For more details, download the complete report, “Searchmetrics Ranking Factors – Rebooting for Relevance.” You might also be interested in the last ranking factors study done by Moz, another search marketing toolset, “Search Engine Ranking Factors 2015.” Unfortunately, Moz only completes its study every two years; the most recent report is from 2015.

It’s always important to consider the data source when discussing findings. Sharing information freely that has been gleaned from the practice of SEO and the analysis of the resulting data is an honorable tradition carried on by the leaders in the industry. However, it is not done entirely altruistically.

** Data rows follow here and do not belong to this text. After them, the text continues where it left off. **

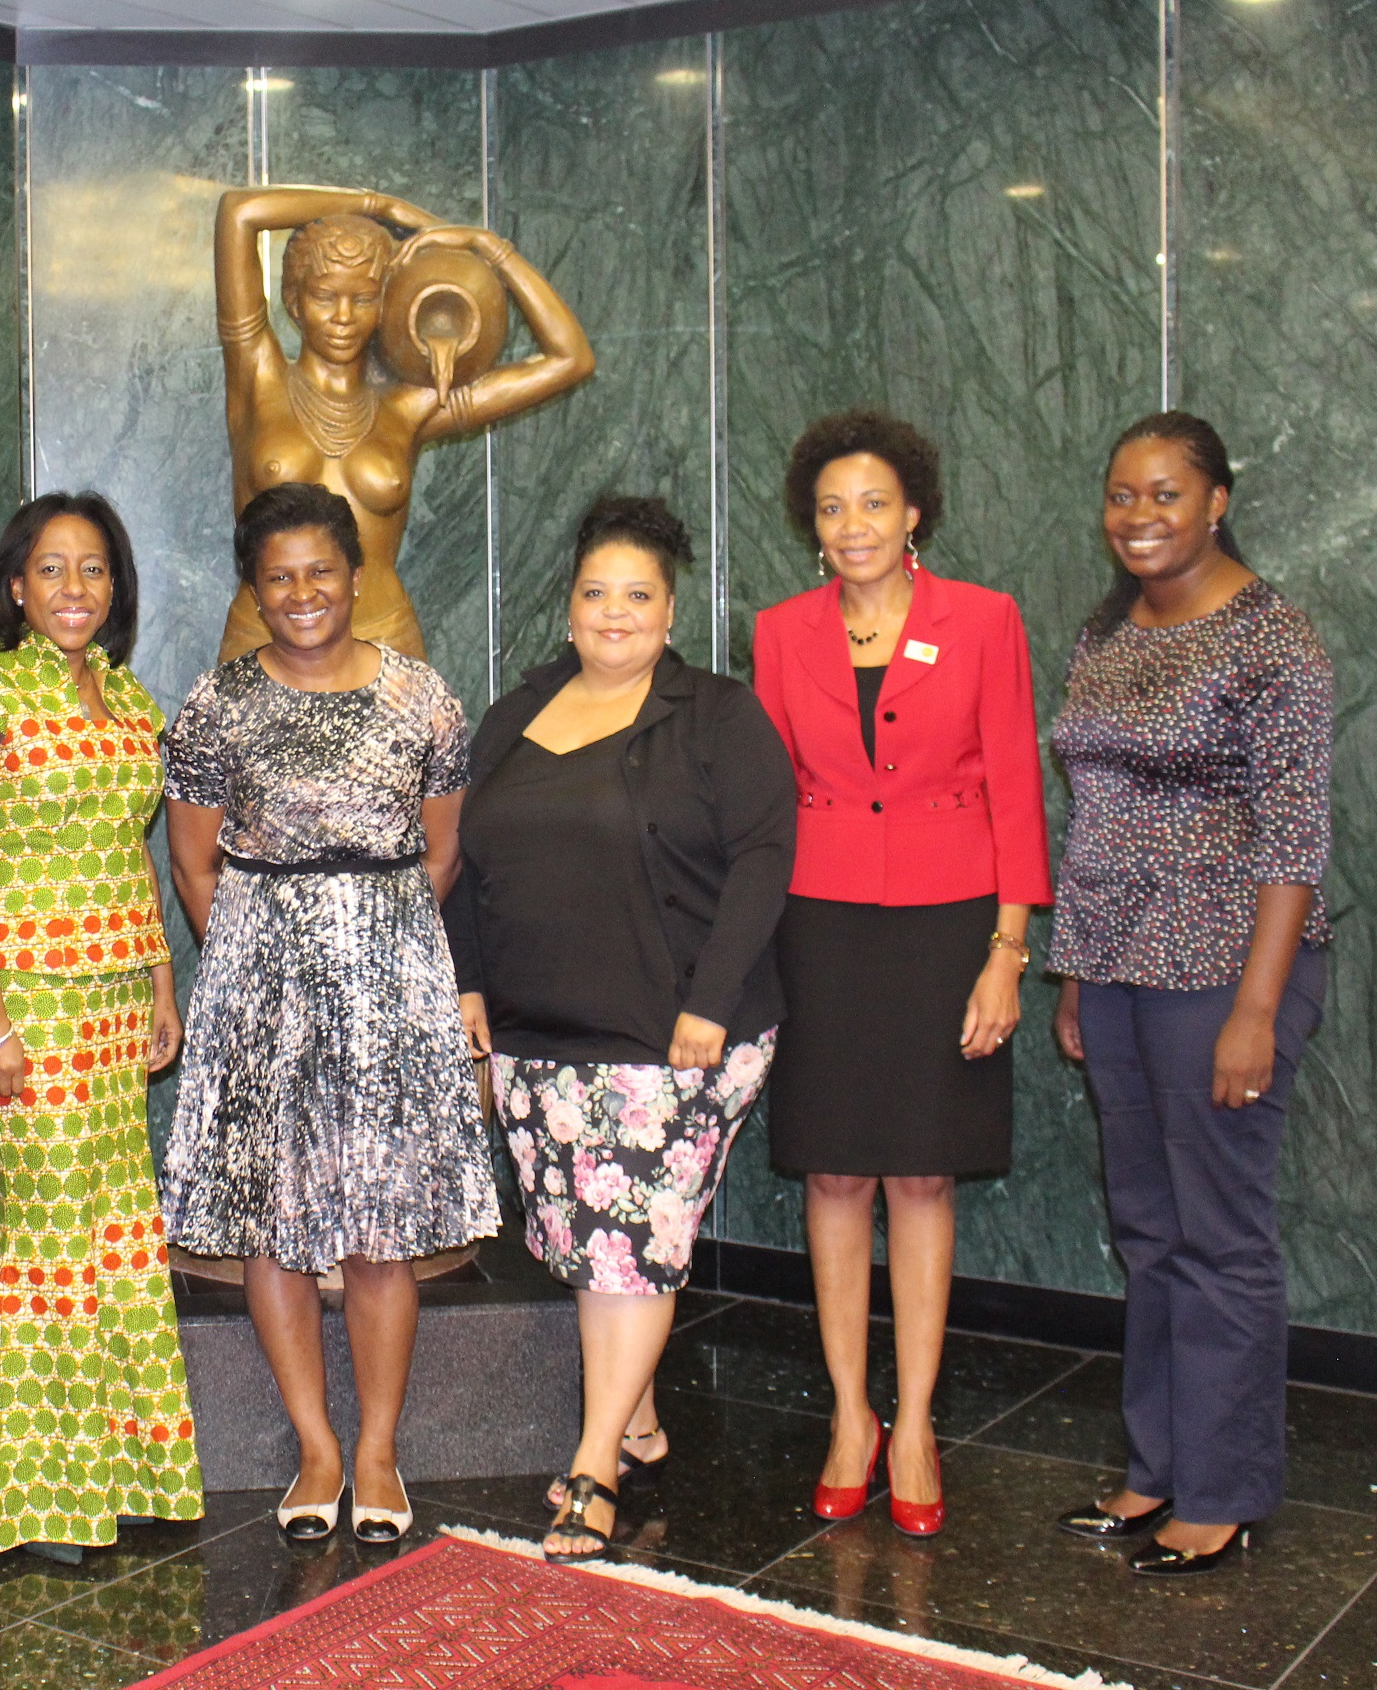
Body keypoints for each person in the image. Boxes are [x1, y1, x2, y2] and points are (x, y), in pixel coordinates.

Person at [447, 497, 796, 1560]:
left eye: (637, 594)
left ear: (671, 609)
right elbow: (472, 857)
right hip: (539, 1032)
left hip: (674, 1033)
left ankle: (591, 1467)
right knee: (589, 1245)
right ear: (568, 610)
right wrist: (468, 982)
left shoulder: (717, 716)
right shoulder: (516, 715)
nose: (614, 612)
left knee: (630, 1249)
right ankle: (637, 1421)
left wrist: (707, 1001)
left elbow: (764, 860)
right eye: (595, 592)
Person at [162, 481, 500, 1547]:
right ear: (253, 591)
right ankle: (314, 1444)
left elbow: (441, 852)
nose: (302, 593)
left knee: (380, 1227)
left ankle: (378, 1449)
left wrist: (371, 944)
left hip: (391, 980)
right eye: (279, 577)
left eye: (320, 571)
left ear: (356, 577)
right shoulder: (217, 707)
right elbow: (193, 862)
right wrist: (272, 959)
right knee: (275, 1218)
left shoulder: (422, 697)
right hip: (261, 981)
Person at [750, 411, 1052, 1538]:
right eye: (832, 508)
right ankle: (848, 1416)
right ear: (811, 527)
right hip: (821, 925)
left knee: (922, 1176)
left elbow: (1016, 783)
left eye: (874, 502)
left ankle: (916, 1423)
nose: (853, 525)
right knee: (832, 1175)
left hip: (948, 923)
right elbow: (768, 797)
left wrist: (1008, 951)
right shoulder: (780, 631)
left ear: (914, 509)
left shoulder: (982, 619)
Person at [1049, 412, 1331, 1576]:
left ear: (1218, 500)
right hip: (1114, 970)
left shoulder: (1277, 645)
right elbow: (1092, 815)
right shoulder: (1108, 631)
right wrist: (1074, 976)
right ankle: (1155, 1468)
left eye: (1165, 495)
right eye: (1122, 496)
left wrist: (1256, 1011)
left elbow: (1295, 842)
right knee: (1147, 1231)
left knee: (1220, 1238)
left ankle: (1222, 1488)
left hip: (1222, 975)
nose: (1140, 518)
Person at [0, 492, 204, 1561]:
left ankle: (122, 1469)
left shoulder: (133, 701)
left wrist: (162, 986)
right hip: (24, 991)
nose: (73, 588)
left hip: (118, 987)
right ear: (15, 585)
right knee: (45, 1228)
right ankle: (32, 1495)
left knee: (117, 1228)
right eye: (52, 569)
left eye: (93, 570)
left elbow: (135, 847)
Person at [211, 185, 593, 661]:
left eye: (365, 299)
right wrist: (378, 206)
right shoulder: (258, 377)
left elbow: (569, 359)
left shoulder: (408, 410)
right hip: (263, 637)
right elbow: (239, 212)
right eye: (325, 296)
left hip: (383, 641)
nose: (344, 317)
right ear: (293, 301)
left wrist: (488, 249)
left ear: (385, 308)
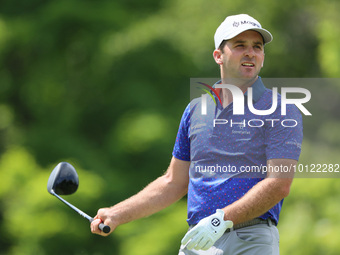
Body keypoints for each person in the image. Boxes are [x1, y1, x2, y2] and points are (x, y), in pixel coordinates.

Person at [91, 14, 303, 255]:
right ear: (218, 56)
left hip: (250, 239)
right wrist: (118, 213)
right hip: (198, 241)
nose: (251, 53)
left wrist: (220, 220)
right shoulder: (196, 111)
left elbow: (279, 184)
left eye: (257, 47)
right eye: (239, 45)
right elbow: (174, 182)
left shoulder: (280, 110)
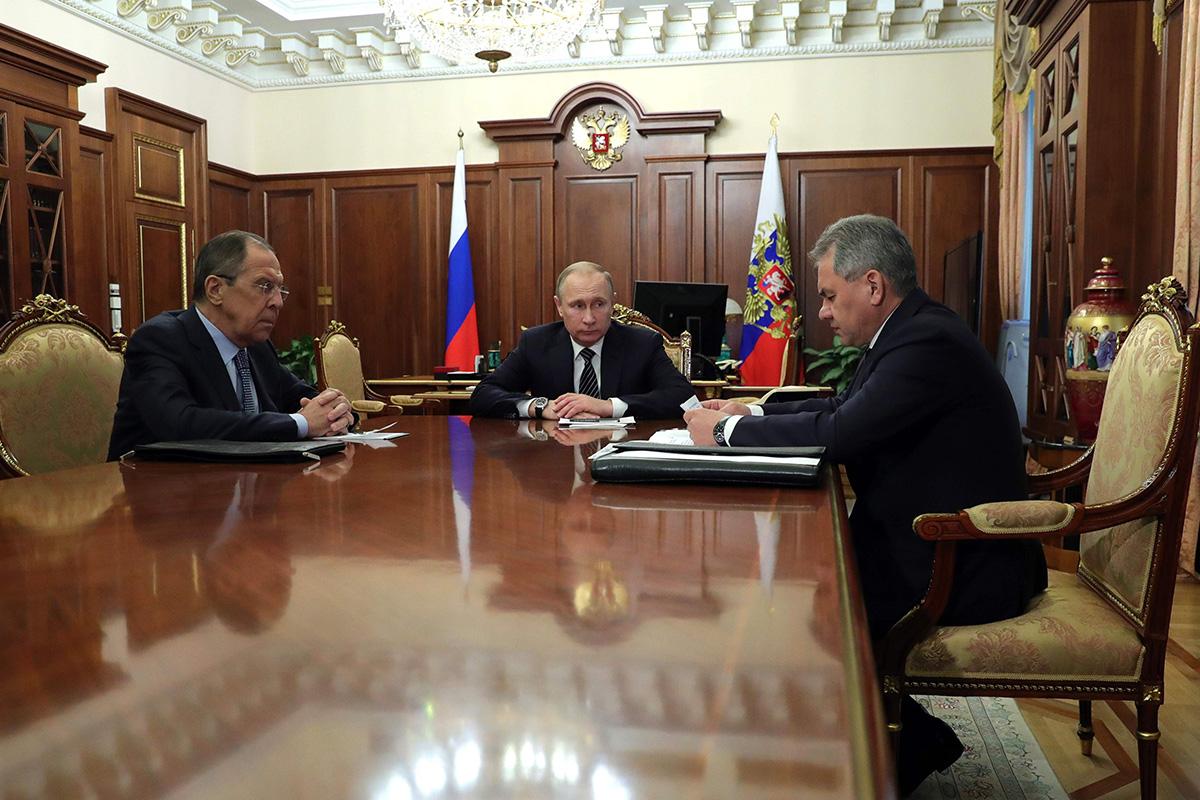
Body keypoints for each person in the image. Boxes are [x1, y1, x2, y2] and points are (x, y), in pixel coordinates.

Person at [684, 214, 1047, 795]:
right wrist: (747, 413)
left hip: (959, 560)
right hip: (925, 540)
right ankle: (898, 746)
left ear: (872, 286)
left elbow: (843, 432)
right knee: (794, 598)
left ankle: (881, 762)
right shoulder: (911, 332)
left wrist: (725, 436)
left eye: (829, 295)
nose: (822, 311)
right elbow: (847, 408)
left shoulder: (926, 342)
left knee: (789, 618)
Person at [108, 230, 353, 459]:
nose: (277, 302)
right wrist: (300, 424)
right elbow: (179, 423)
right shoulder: (161, 339)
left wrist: (336, 411)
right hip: (156, 490)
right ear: (216, 289)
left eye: (280, 290)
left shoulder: (256, 347)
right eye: (265, 286)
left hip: (242, 488)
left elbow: (301, 397)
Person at [468, 261, 694, 420]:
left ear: (612, 304)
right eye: (577, 306)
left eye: (599, 304)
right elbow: (483, 396)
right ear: (559, 306)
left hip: (623, 456)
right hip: (553, 463)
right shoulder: (536, 343)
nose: (589, 319)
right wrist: (541, 406)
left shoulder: (643, 343)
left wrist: (609, 406)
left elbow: (683, 397)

Searchmetrics is one of the larger search marketing platforms in the U.S. Its goal is presumably to sign on new subscribers to its service, in addition to providing the search industry with the information in this report. To the end, the report includes references to tools that Searchmetrics offers that allegedly will make managing some of the most important factors of SEO more efficient and effective. This article is not an endorsement of Searchmetrics or its toolset.